Exercise objective. Each record below is to be copied exactly; the pictures are to be omitted.

Entries supplied.

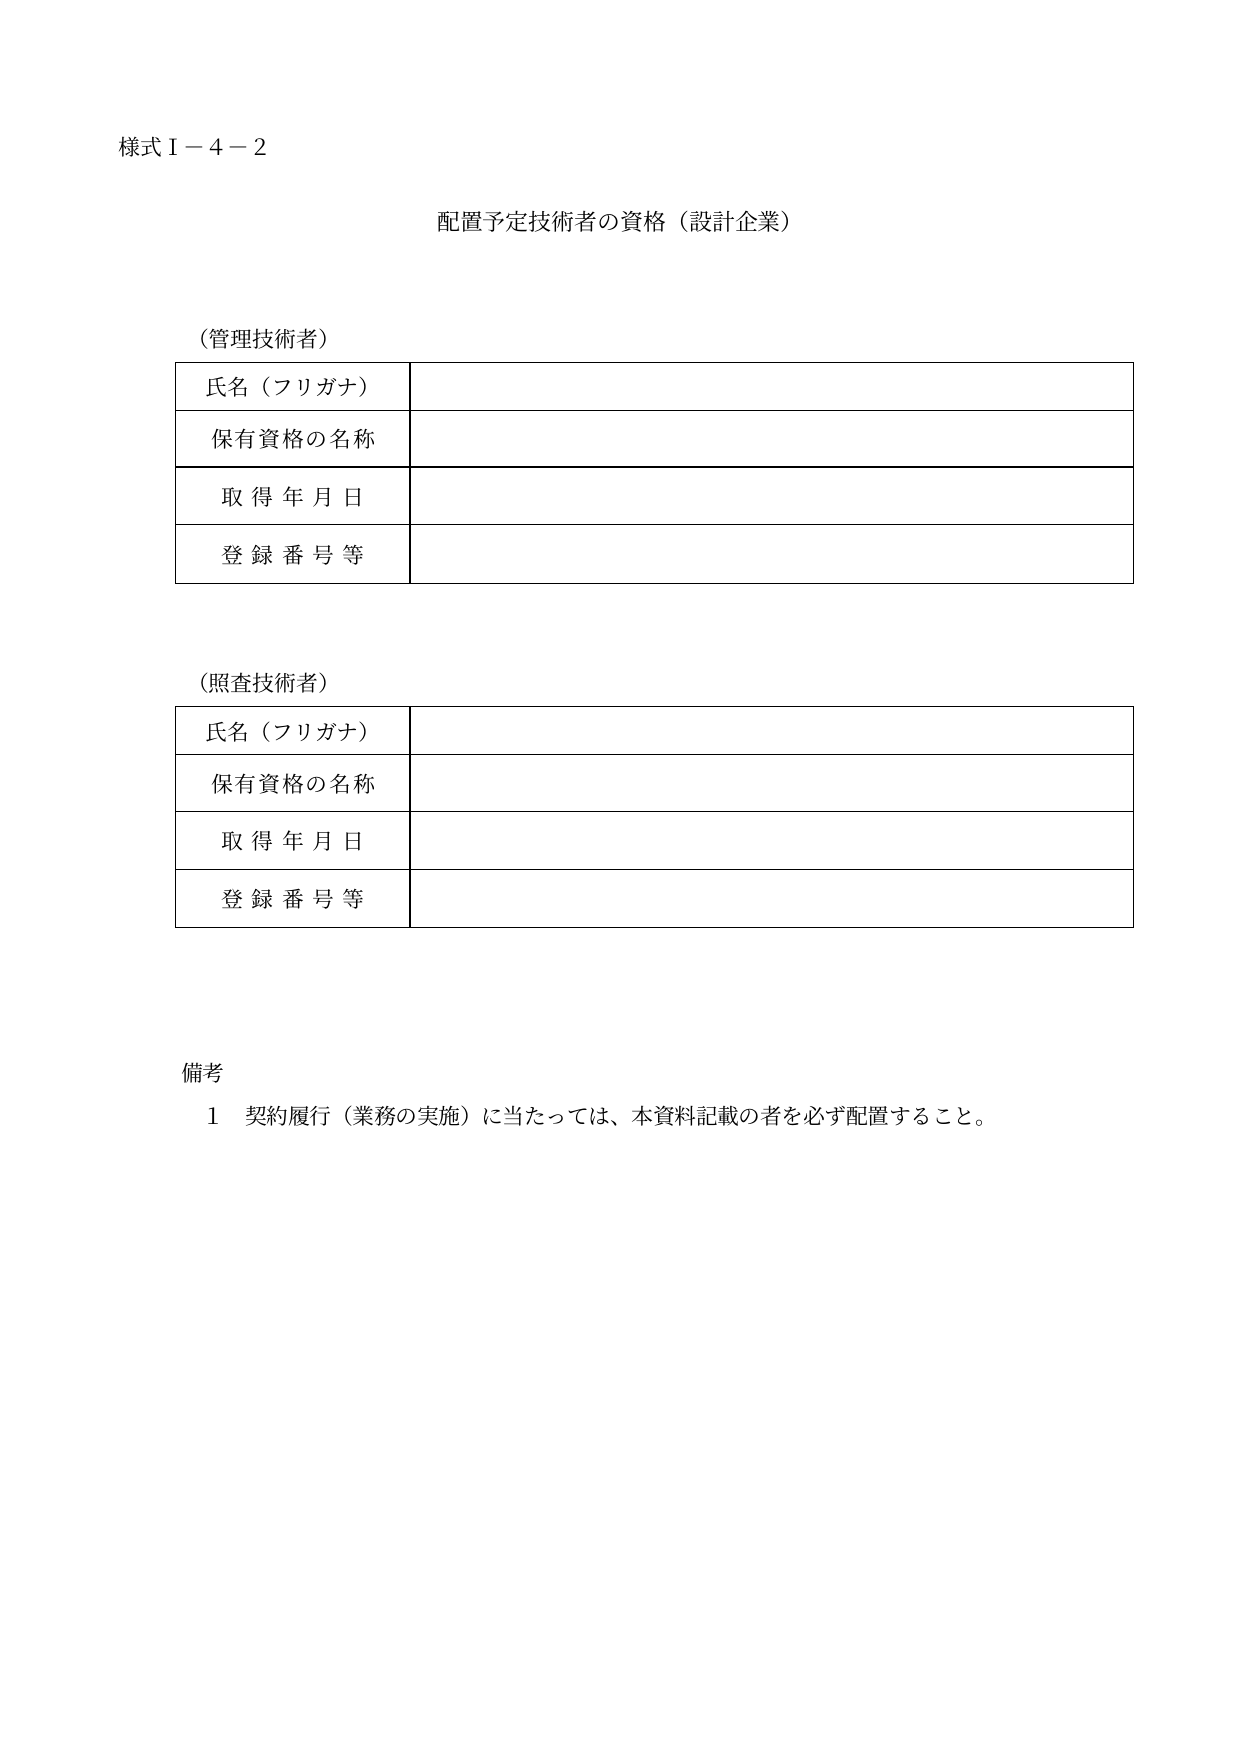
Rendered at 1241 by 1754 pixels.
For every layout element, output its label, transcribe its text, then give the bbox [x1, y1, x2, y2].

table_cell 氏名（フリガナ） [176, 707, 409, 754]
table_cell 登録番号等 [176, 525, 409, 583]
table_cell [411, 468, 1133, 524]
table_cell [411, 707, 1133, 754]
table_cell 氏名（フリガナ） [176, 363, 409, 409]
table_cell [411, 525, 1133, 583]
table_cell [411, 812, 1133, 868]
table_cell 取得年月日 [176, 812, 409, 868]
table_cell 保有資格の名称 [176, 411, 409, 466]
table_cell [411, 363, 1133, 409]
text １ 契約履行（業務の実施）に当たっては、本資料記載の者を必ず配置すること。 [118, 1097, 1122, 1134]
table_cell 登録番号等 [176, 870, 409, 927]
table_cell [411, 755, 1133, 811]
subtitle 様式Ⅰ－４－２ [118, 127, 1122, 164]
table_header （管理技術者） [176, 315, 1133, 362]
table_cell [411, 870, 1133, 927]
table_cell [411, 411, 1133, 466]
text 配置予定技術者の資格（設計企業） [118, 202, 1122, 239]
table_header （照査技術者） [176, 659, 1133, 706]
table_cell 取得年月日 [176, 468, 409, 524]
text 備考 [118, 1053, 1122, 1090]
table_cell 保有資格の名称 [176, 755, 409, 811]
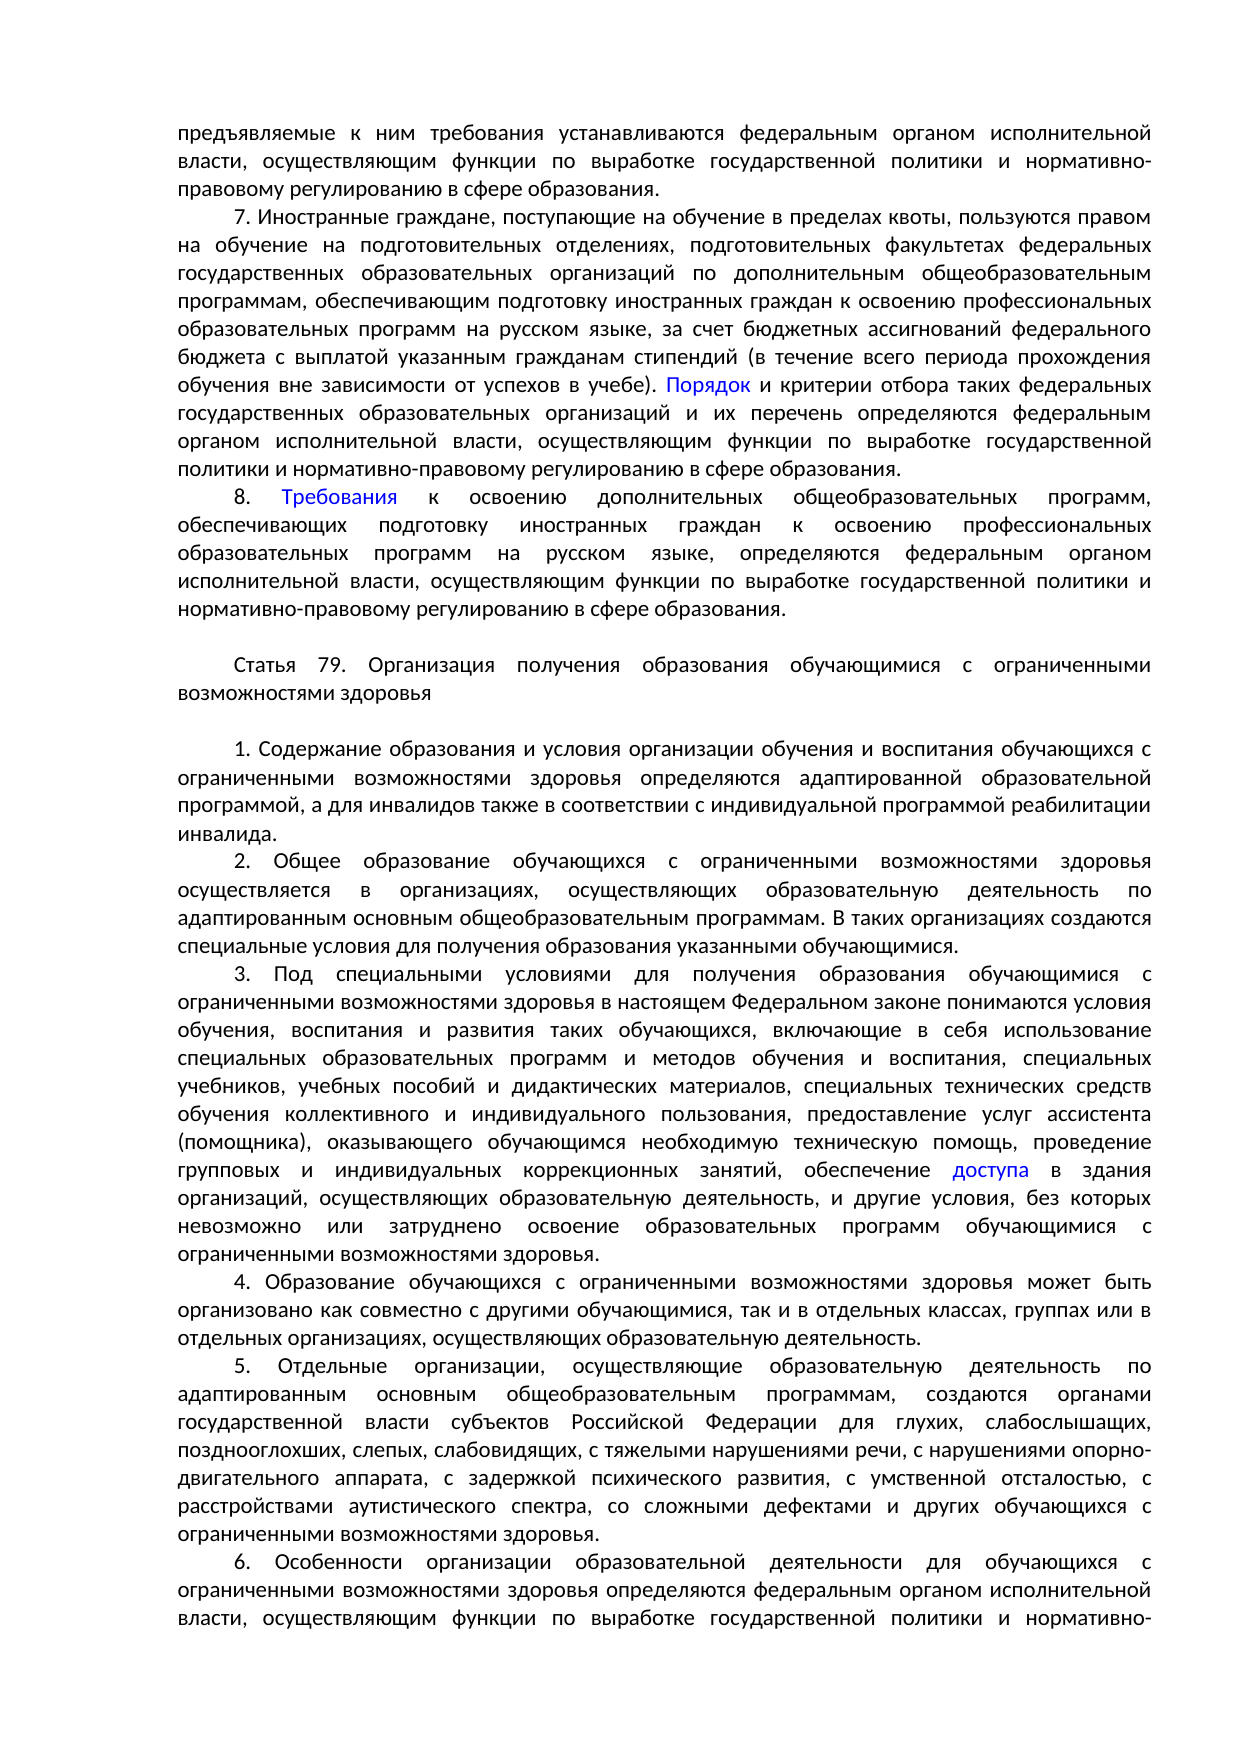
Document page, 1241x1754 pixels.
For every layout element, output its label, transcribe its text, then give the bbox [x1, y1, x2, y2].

Task answer.
Rendered at 1241 by 1754 pixels.
For every layout element, output its label, transcribe its text, then give the bbox [x1, y1, x2, y2].

table_cell 氏名（フリガナ） [176, 707, 409, 754]
table_cell 登録番号等 [176, 525, 409, 583]
table_cell [411, 468, 1133, 524]
table_cell [411, 707, 1133, 754]
table_cell 氏名（フリガナ） [176, 363, 409, 409]
table_cell [411, 525, 1133, 583]
table_cell [411, 812, 1133, 868]
table_cell 取得年月日 [176, 812, 409, 868]
table_cell 保有資格の名称 [176, 411, 409, 466]
table_cell [411, 363, 1133, 409]
text １ 契約履行（業務の実施）に当たっては、本資料記載の者を必ず配置すること。 [118, 1097, 1122, 1134]
table_cell 登録番号等 [176, 870, 409, 927]
table_cell [411, 755, 1133, 811]
subtitle 様式Ⅰ－４－２ [118, 127, 1122, 164]
table_header （管理技術者） [176, 315, 1133, 362]
table_cell [411, 870, 1133, 927]
table_cell [411, 411, 1133, 466]
text 配置予定技術者の資格（設計企業） [118, 202, 1122, 239]
table_header （照査技術者） [176, 659, 1133, 706]
table_cell 取得年月日 [176, 468, 409, 524]
text 備考 [118, 1053, 1122, 1090]
table_cell 保有資格の名称 [176, 755, 409, 811]
Document page, 1241x1754 pixels.
For every layout element, output its label, transcribe its text, then give the bbox [x1, y1, x2, y2].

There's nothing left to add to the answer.